The smaller knobs rose like little islands out of the vapor, and yonder, catching the moonlight like scraps of gray paper, were two roofs: that of his uncle's house—and that of the Widow Miller.
At a point where a hand-bridge crossed the skirting creek, the boy dismounted. Ahead of him lay the stile where he had said good-by to Sally. The place was dark, and the chimney smokeless, but, as he came nearer, holding the shadows of the trees, he saw one sliver of light at the bottom of a solid shutter; the shutter of Sally's room. Yet, for a while, Samson stopped there, looking and making no sound. He stood at his Rubicon—and behind him lay all the glitter and culture of that other world, a world that had been good to him.
That was to Samson South one of those pregnant and portentous moments with which life sometimes punctuates its turning points. At such times, all the set and solidified strata that go into the building of a man's nature may be uptossed and rearranged. So, the layers of a mountain chain and a continent that have for centuries remained steadfast may break and alter under the stirring of earthquake or volcano, dropping heights under water and throwing new ranges above the sea.
There was passing before his eyes as he stood there, pausing, a panorama much vaster than any he had been able to conceive when last he stood there. He was seeing in review the old life and the new, lurid with contrasts, and, as the pictures of things thousands of miles away rose before his eyes as clearly as the serried backbone of the ridges, he was comparing and settling for all time the actual values and proportions of the things in his life.

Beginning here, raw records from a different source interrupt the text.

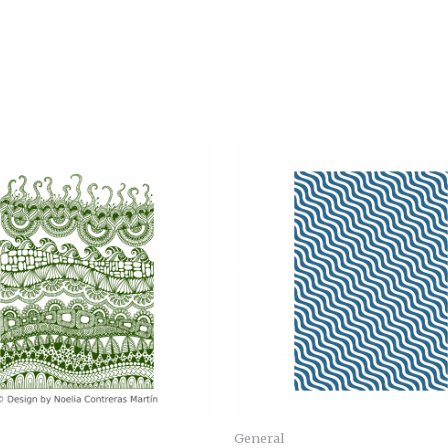
General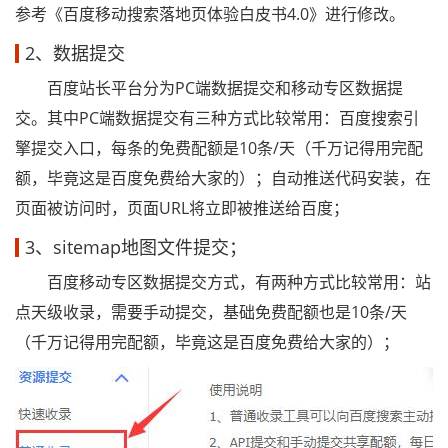
参考《百度移动搜索落地页体验白皮书4.0》进行修改。
2、数据提交
百度站长平台分为PC端数据提交和移动专区数据提
交。其中PC端数据提交有三种方式比较常用：百度搜索引
擎提交入口，每条的免费配额是10条/天（千万记得用完配
额，毕竟这是百度免费给大家的）；自动推送代码安装，在
页面被访问时，页面URL将立即被推送给百度；
3、sitemap地图文件提交；
百度移动专区数据提交方式，有两种方式比较常用：站
点天级收录，需要手动提交，基础免费配额也是10条/天
（千万记得用完配额，毕竟这是百度免费给大家的）；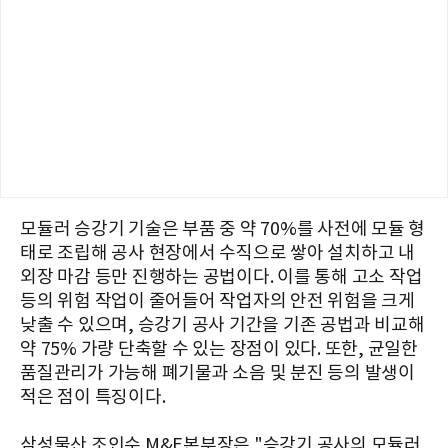
모듈러 승강기 기술은 부품 중 약 70%를 사전에 모듈 형
태로 조립해 공사 현장에서 수직으로 쌓아 설치하고 내
외장 마감 등만 진행하는 공법이다. 이를 통해 고소 작업
등의 위험 작업이 줄어들어 작업자의 안전 위험을 크게
낮출 수 있으며, 승강기 공사 기간을 기존 공법과 비교해
약 75% 가량 단축할 수 있는 장점이 있다. 또한, 균일한
품질관리가 가능해 폐기물과 소음 및 분진 등의 발생이
적은 점이 특징이다.
삼성물산 조인수 M&E본부장은 "승강기 공사의 모듈러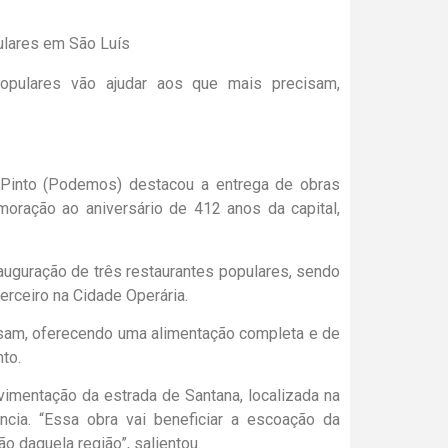
opulares vão ajudar aos que mais precisam,
a Pinto (Podemos) destacou a entrega de obras
oração ao aniversário de 412 anos da capital,
auguração de três restaurantes populares, sendo
terceiro na Cidade Operária.
isam, oferecendo uma alimentação completa e de
nto.
avimentação da estrada de Santana, localizada na
ância. “Essa obra vai beneficiar a escoação da
o daquela região”, salientou.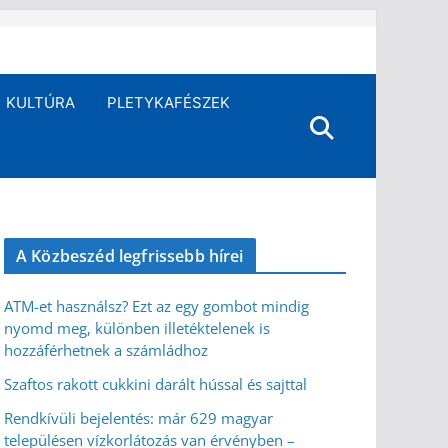
KULTÚRA
PLETYKAFÉSZEK
A Közbeszéd legfrissebb hírei
ATM-et használsz? Ezt az egy gombot mindig
nyomd meg, különben illetéktelenek is
hozzáférhetnek a számládhoz
Szaftos rakott cukkini darált hússal és sajttal
Rendkívüli bejelentés: már 629 magyar
településen vízkorlátozás van érvényben –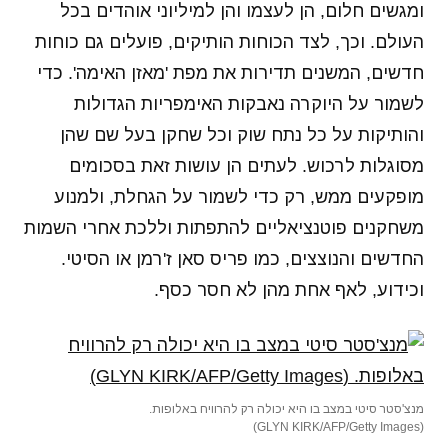
ומגשים חלום, הן לעצמו והן למיליוני אוהדים בכל
העולם. וכך, לצד הכוחות הותיקים, פועלים גם כוחות
חדשים, המשנים תדירות את מפת 'מאזן האימה'. כדי
לשמור על היוקרה נאבקות האימפריות הגדולות
והותיקות על כל נתח שוק וכל שחקן בעל שם שהן
מסוגלות לרכוש. לעתים הן עושות זאת בסכומים
מופקעים ממש, רק כדי לשמור על הגחלת, ולמנוע
משחקנים פוטנציאליים להתפתות וללכת אחרי השמות
החדשים והנוצצים, כמו פריס סאן ז'רמן או הסיטי.
וכידוע, לאף אחת מהן לא חסר כסף.
מנצ'סטר סיטי במצב בו היא יכולה רק להרוויח באלופות.
(GLYN KIRK/AFP/Getty Images)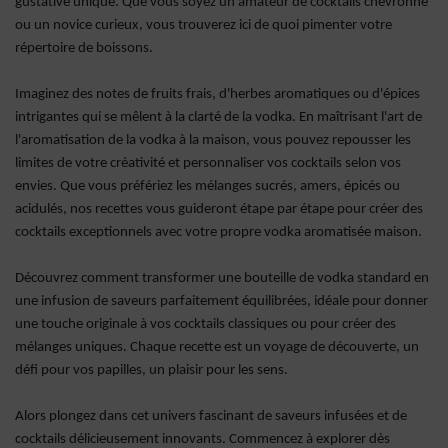
gustative unique. Que vous soyez un amateur de cocktails chevronné
ou un novice curieux, vous trouverez ici de quoi pimenter votre
répertoire de boissons.
Imaginez des notes de fruits frais, d'herbes aromatiques ou d'épices
intrigantes qui se mêlent à la clarté de la vodka. En maîtrisant l'art de
l'aromatisation de la vodka à la maison, vous pouvez repousser les
limites de votre créativité et personnaliser vos cocktails selon vos
envies. Que vous préfériez les mélanges sucrés, amers, épicés ou
acidulés, nos recettes vous guideront étape par étape pour créer des
cocktails exceptionnels avec votre propre vodka aromatisée maison.
Découvrez comment transformer une bouteille de vodka standard en
une infusion de saveurs parfaitement équilibrées, idéale pour donner
une touche originale à vos cocktails classiques ou pour créer des
mélanges uniques. Chaque recette est un voyage de découverte, un
défi pour vos papilles, un plaisir pour les sens.
Alors plongez dans cet univers fascinant de saveurs infusées et de
cocktails délicieusement innovants. Commencez à explorer dès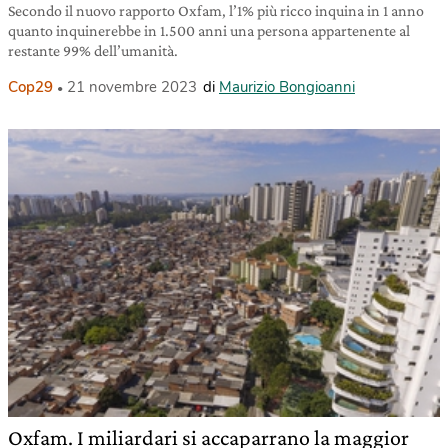
Secondo il nuovo rapporto Oxfam, l’1% più ricco inquina in 1 anno
quanto inquinerebbe in 1.500 anni una persona appartenente al
restante 99% dell’umanità.
Cop29
21 novembre 2023
di
Maurizio Bongioanni
Oxfam. I miliardari si accaparrano la maggior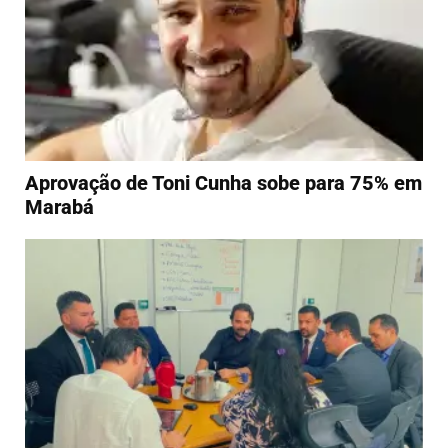
Aprovação de Toni Cunha sobe para 75% em
Marabá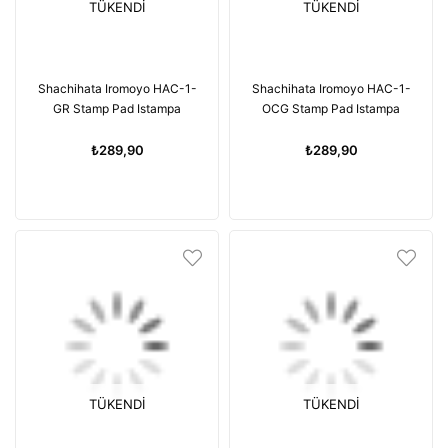
TÜKENDI
TÜKENDI
Shachihata Iromoyo HAC-1-
Shachihata Iromoyo HAC-1-
GR Stamp Pad Istampa
OCG Stamp Pad Istampa
₺289,90
₺289,90
TÜKENDI
TÜKENDI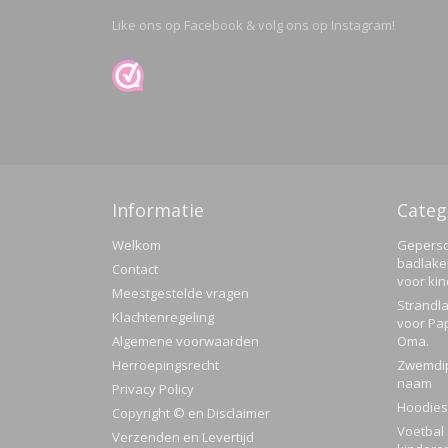
Like ons op Facebook & volg ons op Instagram!
Informatie
Categ
Welkom
Geperso
badlake
Contact
voor ki
Meestgestelde vragen
Strandla
Klachtenregeling
voor Pa
Algemene voorwaarden
Oma.
Herroepingsrecht
Zwemdi
naam
Privacy Policy
Hoodies
Copyright © en Disclaimer
Voetbal 
Verzenden en Levertijd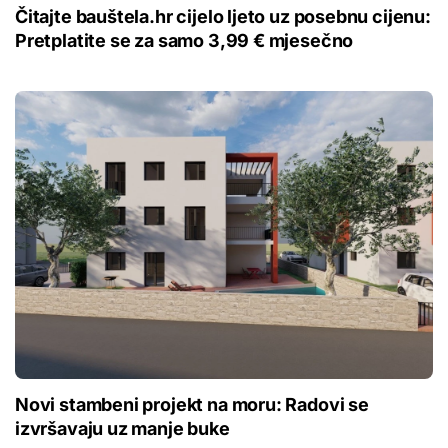
Čitajte bauštela.hr cijelo ljeto uz posebnu cijenu:
Pretplatite se za samo 3,99 € mjesečno
Novi stambeni projekt na moru: Radovi se
izvršavaju uz manje buke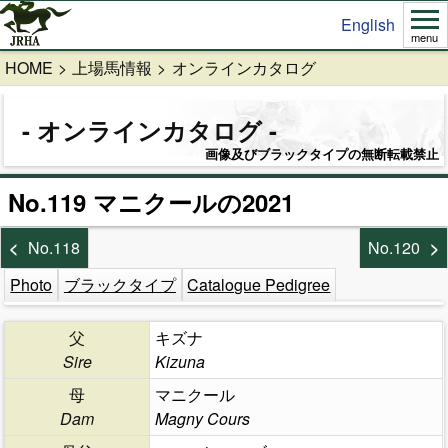
English
menu
HOME
上場馬情報
オンラインカタログ
オンラインカタログ
画像及びブラックタイプの無断転載禁止
No.119 マニクールの2021
No.118
No.120
Photo
ブラックタイプ
Catalogue Pedigree
父
キズナ
Sire
Kizuna
母
マニクール
Dam
Magny Cours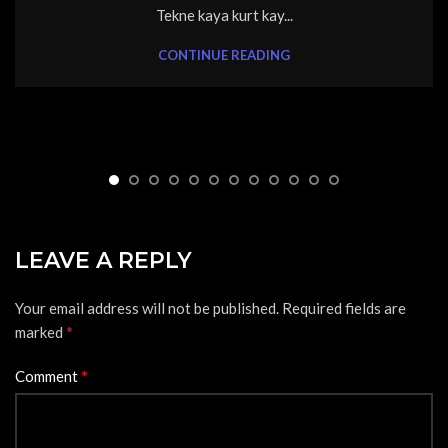
Tekne kaya kurt kay...
CONTINUE READING
LEAVE A REPLY
Your email address will not be published.
Required fields are
*
marked
*
Comment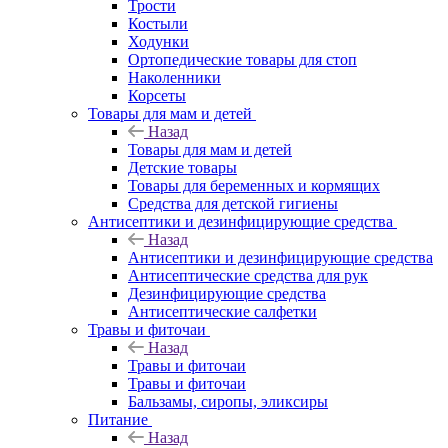
Трости
Костыли
Ходунки
Ортопедические товары для стоп
Наколенники
Корсеты
Товары для мам и детей
Назад
Товары для мам и детей
Детские товары
Товары для беременных и кормящих
Средства для детской гигиены
Антисептики и дезинфицирующие средства
Назад
Антисептики и дезинфицирующие средства
Антисептические средства для рук
Дезинфицирующие средства
Антисептические салфетки
Травы и фиточаи
Назад
Травы и фиточаи
Травы и фиточаи
Бальзамы, сиропы, эликсиры
Питание
Назад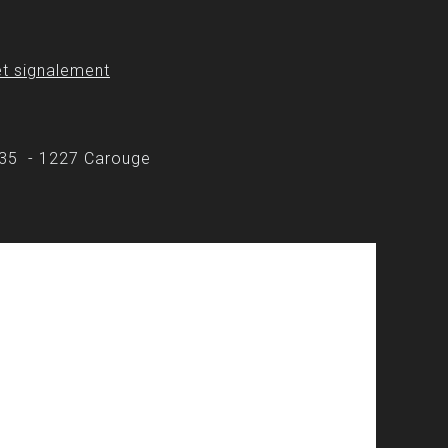
t signalement
 35 - 1227 Carouge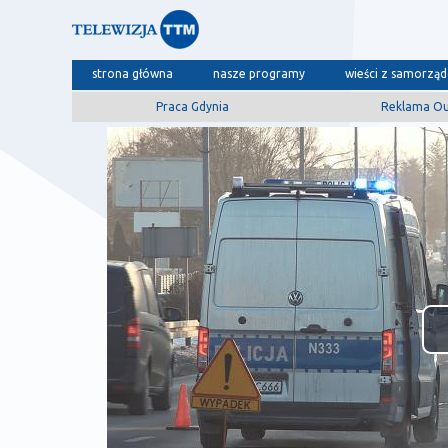
strona główna
nasze programy
wieści z samorzą
Praca Gdynia
Reklama O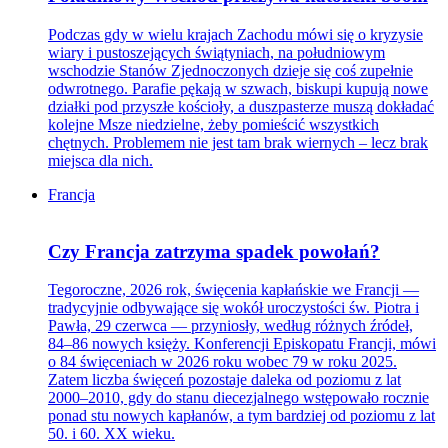
Podczas gdy w wielu krajach Zachodu mówi się o kryzysie
wiary i pustoszejących świątyniach, na południowym
wschodzie Stanów Zjednoczonych dzieje się coś zupełnie
odwrotnego. Parafie pękają w szwach, biskupi kupują nowe
działki pod przyszłe kościoły, a duszpasterze muszą dokładać
kolejne Msze niedzielne, żeby pomieścić wszystkich
chętnych. Problemem nie jest tam brak wiernych – lecz brak
miejsca dla nich.
Francja
Czy Francja zatrzyma spadek powołań?
Tegoroczne, 2026 rok, święcenia kapłańskie we Francji —
tradycyjnie odbywające się wokół uroczystości św. Piotra i
Pawła, 29 czerwca — przyniosły, według różnych źródeł,
84–86 nowych księży. Konferencji Episkopatu Francji, mówi
o 84 święceniach w 2026 roku wobec 79 w roku 2025.
Zatem liczba święceń pozostaje daleka od poziomu z lat
2000–2010, gdy do stanu diecezjalnego wstępowało rocznie
ponad stu nowych kapłanów, a tym bardziej od poziomu z lat
50. i 60. XX wieku.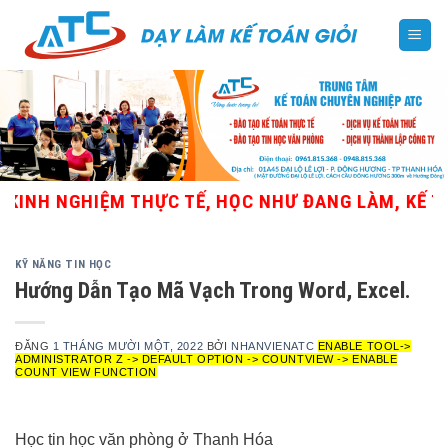
Skip
to
content
INH NGHIỆM THỰC TẾ, HỌC NHƯ ĐANG LÀM, KẾ TOÁN
KỸ NĂNG TIN HỌC
Hướng Dẫn Tạo Mã Vạch Trong Word, Excel.
ĐĂNG
1 THÁNG MƯỜI MỘT, 2022
BỞI
NHANVIENATC
ENABLE TOOL->
ADMINISTRATOR Z -> DEFAULT OPTION -> COUNTVIEW -> ENABLE
COUNT VIEW FUNCTION
Học tin học văn phòng ở Thanh Hóa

He saw the streets of Paris and New York, brilliant under their strings of opalescent lights; the Champs Elysées ran in its smooth, tree-trimmed parquetry from the Place de Concorde to the Arc de Triomphe, and the chatter and music of its cafés rang in his ears. The ivory spaces of Rome, from the Pincian Hill where his fancy saw almond trees in bloom to the Piazza Venezia, spread their eternal story before his imagination. He saw 'buses and hansoms slirring through the mud and fog of London and the endless pot- pourri of Manhattan. All the things that the outside world had to offer; all that had ever stirred his pulses to a worship of the beautiful, the harmonious, the excellent, rose in exact value. Then, he saw again the sunrise as it would be to-morrow morning over these ragged hills. He saw the mists rise and grow wisp-like, and the disc of the sun gain color, and all the miracles of cannoning tempest and caressing calm—and, though he had come back to fight, a wonderful peace settled over him, for he knew that, if he must choose these, his native hills, or all the rest, he would forego all the rest.
And Sally—would she be changed? His heart was hammering wildly now. Sally had remained loyal. It was a miracle, but it was the one thing that counted. He was going to her, and nothing else mattered. All the questions of dilemma were answered. He was Samson South come back to his own—to Sally, and the rifle. Nothing had changed! The same trees raised the same crests against the same sky. For every one of them, he felt a throb of deep emotion. Best of all, he himself had not changed in any cardinal respect, though he had come through changes and perplexities.
He lifted his head, and sent out a long, clear whippoorwill call, which quavered on the night much like the other calls in the black hills around him. After a moment, he went nearer, in the shadow of a poplar, and repeated the call.
Then, the cabin-door opened. Its jamb framed a patch of yellow candlelight, and, at the center, a slender silhouetted figure, in a fluttering, eager attitude of uncertainty. The figure turned slightly to one side, and, as it did so, the man saw clasped in her right hand the rifle, which had been his mission, bequeathed to her in trust. He saw, too, the delicate outline of her profile, with anxiously parted lips and a red halo about her soft hair. He watched the eager heave of her breast, and the spasmodic clutching of the gun to her heart. For four years, he had not given that familiar signal. Possibly, it had lost some of its characteristic quality, for she still seemed in doubt. She hesitated, and the man, invisible in the shadow, once more imitated the bird-note, but this time it was so low and soft that it seemed the voice of a whispering whippoorwill.
Then, with a sudden glad little cry, she came running with her old fleet grace down to the road.